-- Dataset records follows --

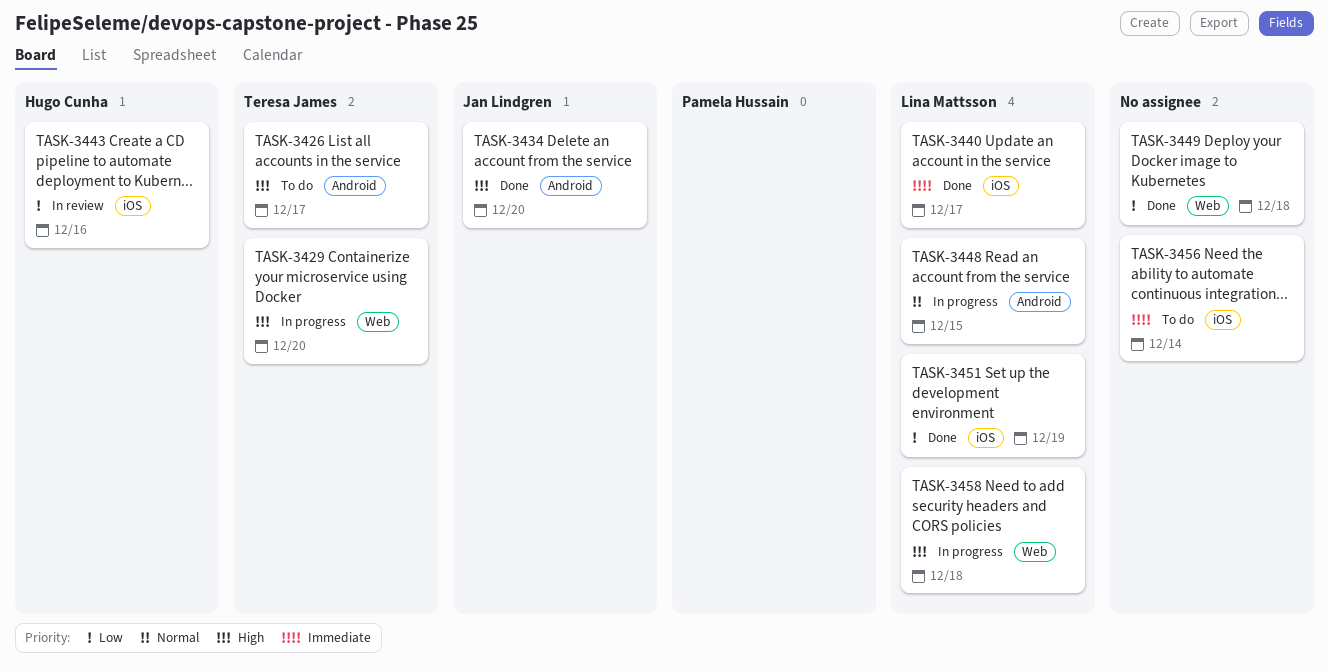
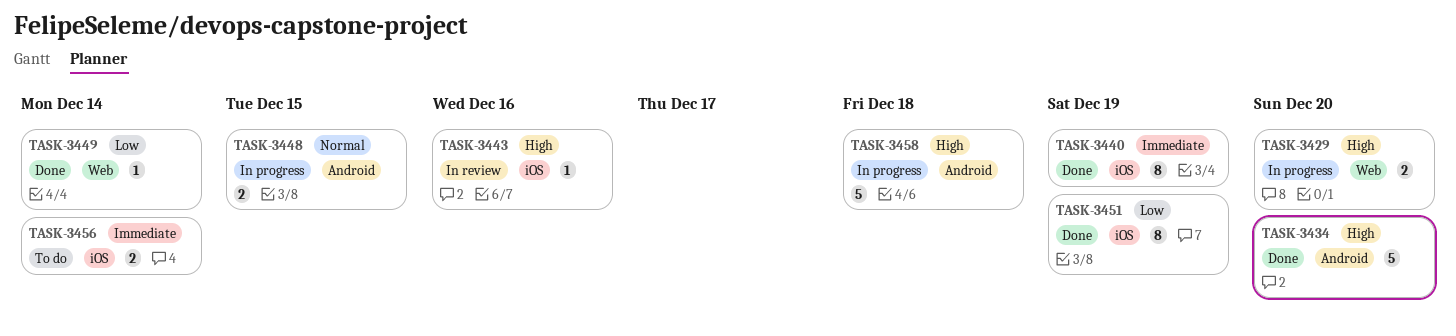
TASK-3426: present -> none
TASK-3440, due: Dec 17 -> Dec 19
TASK-3443, priority: Low -> High
TASK-3449, due: Dec 18 -> Dec 14
TASK-3458, label: Web -> Android

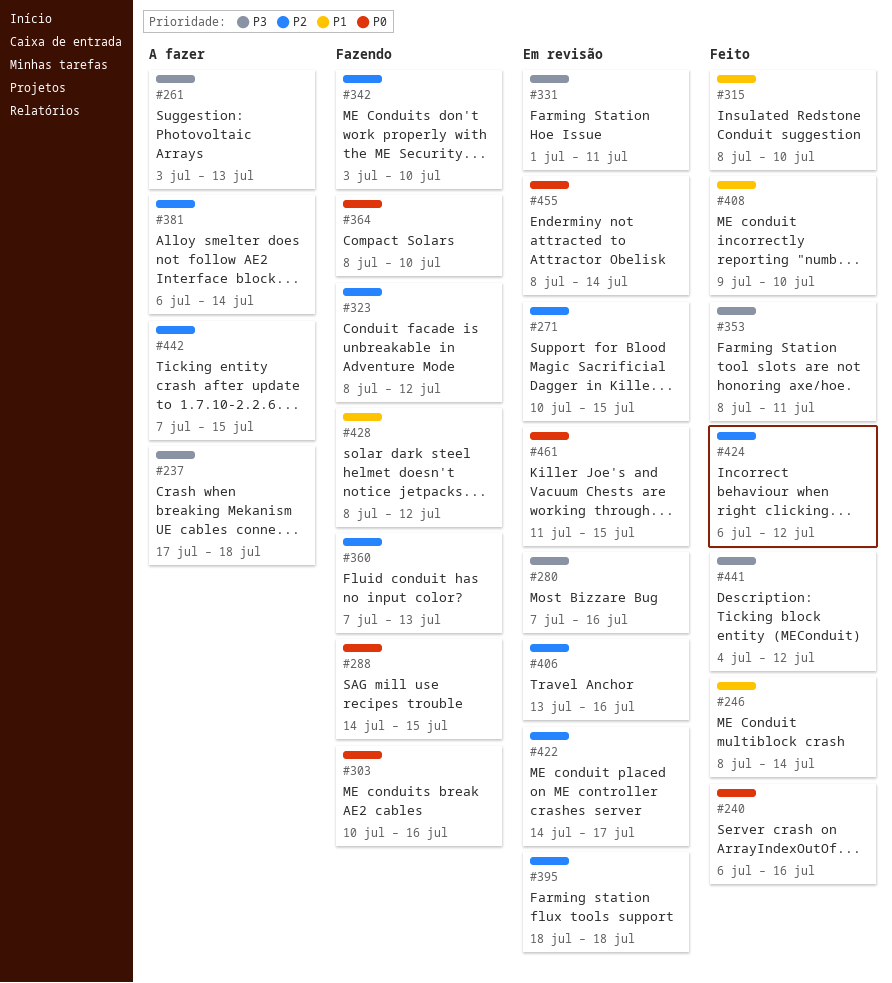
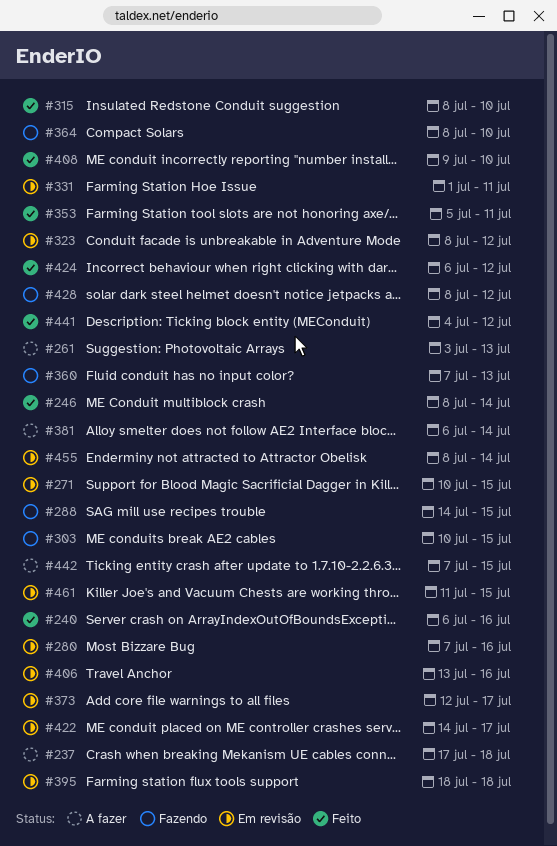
#303, due: Jul 16 -> Jul 15
#323, status: Fazendo -> Em revisão
#342: present -> none
#353, start: Jul 8 -> Jul 5
#373: none -> present

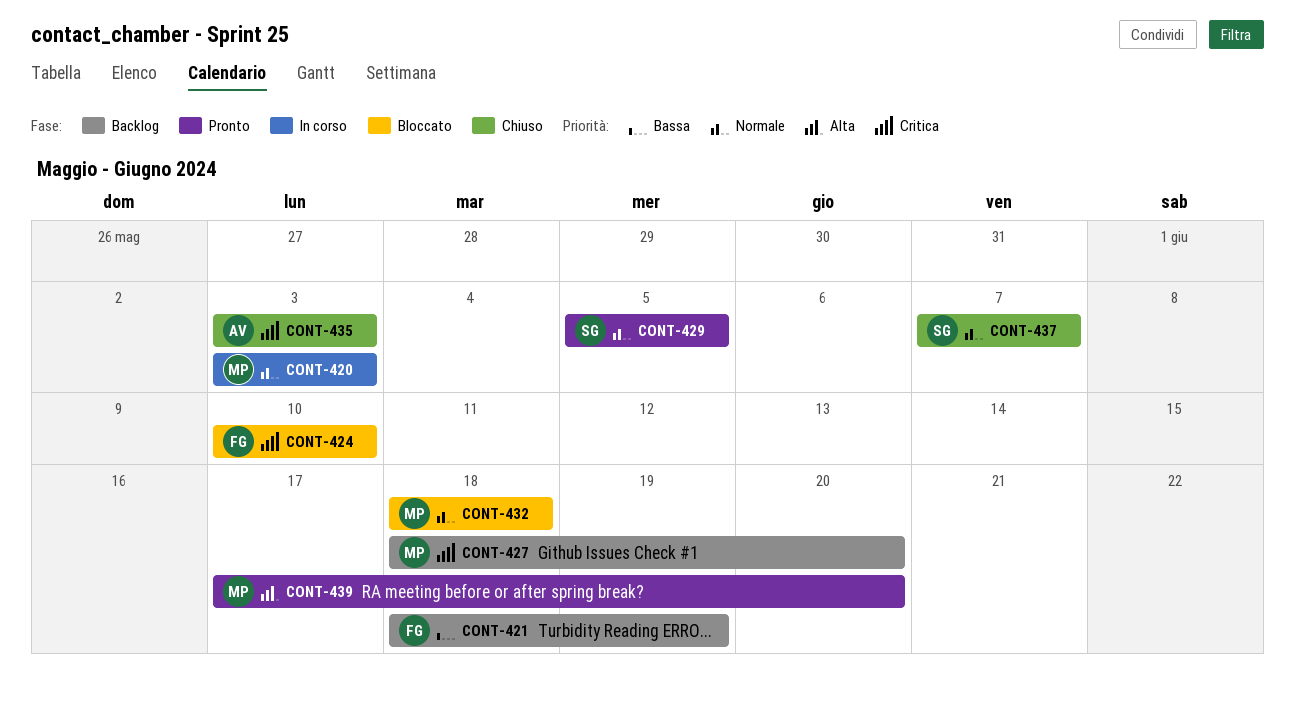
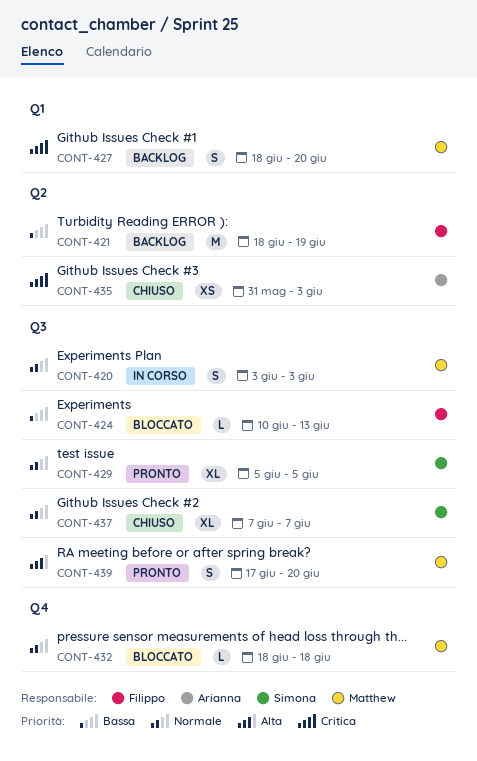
CONT-424, priority: Critica -> Bassa
CONT-424, due: Jun 10 -> Jun 13
CONT-435, start: Jun 3 -> May 31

-- Dataset records concluded --

Exercise instructions:
Output the records exactly as they appear, skipping any pictures.

Task solution:
TASK-3426: present -> none
TASK-3440, due: Dec 17 -> Dec 19
TASK-3443, priority: Low -> High
TASK-3449, due: Dec 18 -> Dec 14
TASK-3458, label: Web -> Android

#303, due: Jul 16 -> Jul 15
#323, status: Fazendo -> Em revisão
#342: present -> none
#353, start: Jul 8 -> Jul 5
#373: none -> present

CONT-424, priority: Critica -> Bassa
CONT-424, due: Jun 10 -> Jun 13
CONT-435, start: Jun 3 -> May 31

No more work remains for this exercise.